Kives knew when he was onto a good thing and he recruited Don Reedman in Australia and Ian Howard in the UK to increase the reach of the K-tel record label.
They built a business model based on “20 original hits! 20 original stars!”
All the music they sold was produced under license directly from the artists and labels that had made the songs into hits.
This meant that they also added the music to the K-tel catalog for the long term and this greatly increased the value of the K-tel record label.
Not everything Kives touched turned to gold though and in the 1970s, K-tel tried its hand at distributing foreign movies within the United States.
They also made their own feature film which flopped.
And in the early 1980s, Kives launched the K-tel Software brand which had some modest successes before closing down in 1984.
Kives continued to press his luck in the 1980s and sadly, diversification didn’t turn out so well.

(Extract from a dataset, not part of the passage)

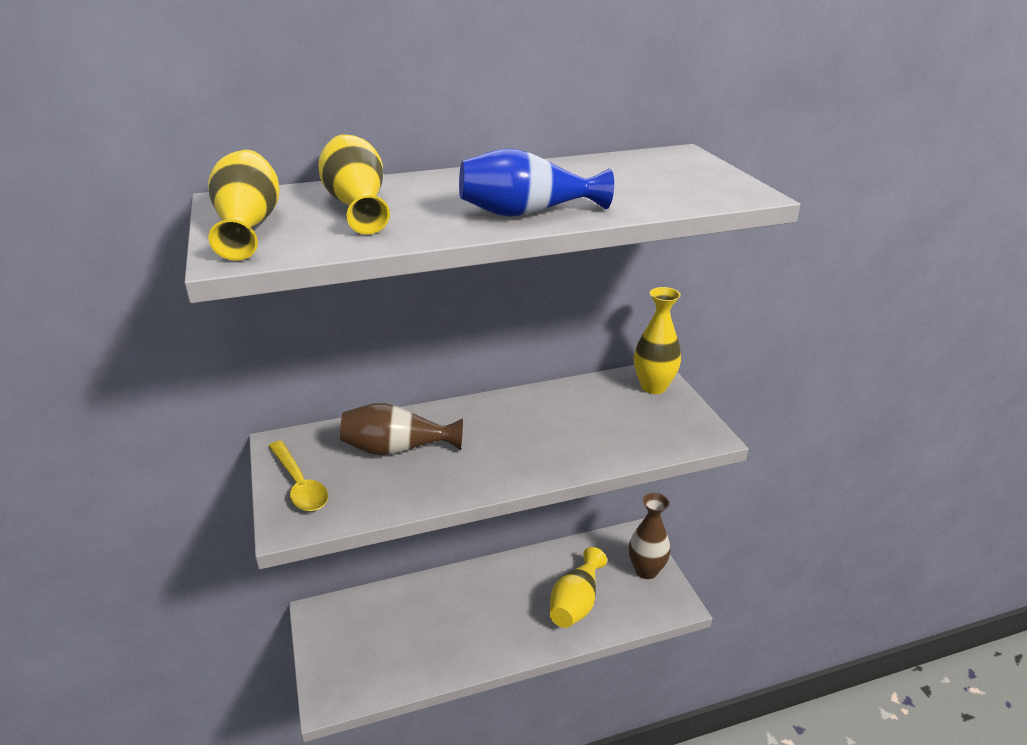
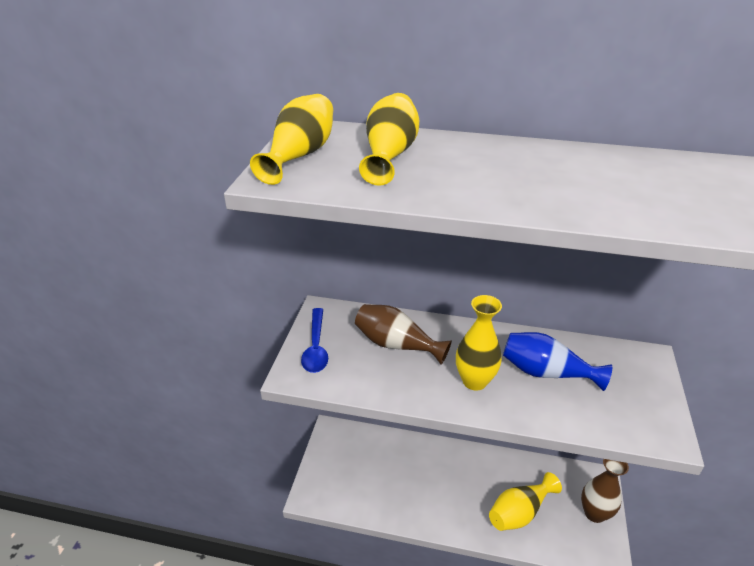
camera: 30 degrees right, 5 degrees up
(299, 484) = (316, 347): yellow spoon -> blue spoon
(527, 213) = (520, 197): blue vase -> blue vase (546, 372)
(653, 387) = (642, 369): yellow vase -> yellow vase (474, 381)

The company had sold over $150 million in albums in the years running up to 1981. But instead of focusing on the music, Kives opted to focus on real estate, oil exploration, and buying up a rival label (and then, lost a fortune when that label’s clients refused to pay their bills).
By 1984, K-tel International was bankrupt. Kives lost control of the company and the record label and it would take until 1991 for him to regain control after settling the majority of K-tel’s debts.
Their “club mix” approach to music in the early 90s helped ensure K-tel became profitable again and they had several gold and platinum hits.
But in April 1998, Kives once again landed in hot water. His interest in the emerging internet market, saw K-tel’s stock go through the roof in what we now know as the “Dot Com Bubble”.
The company went public and then saw its share price collapse. It barely held on from there until Philip Kives took the company private again in 2007 – it completed a 1:5,000 reverse split offering reducing the total number of shareholders to 300 and which saw its delisting from the stock exchange at the same time.
Philip Kives passed away in 2016, but his company lives on.
Today, K-tel’s revenues come mainly from the company’s catalog of hits and licensing them out.
The songs appear on radio as well as in movies, TV, and commercials.
They also have their own music group – a Canadian children’s act called Mini Pop Kids. This act has sold millions of records and performs shows across Canada almost continuously.
K-tel helped change the way that people purchase and enjoy music.
They were essentially, as Forbes magazine puts it, The Spotify of the Seventies.
Dave Grohl of The Foo Fighters and Nirvana says that a K-tel recording changed his life.
We’re not sure that they had as much impact on us, but there’s no doubt that the industry owes a debt to K-tel and its founder when it comes to packaging up hits.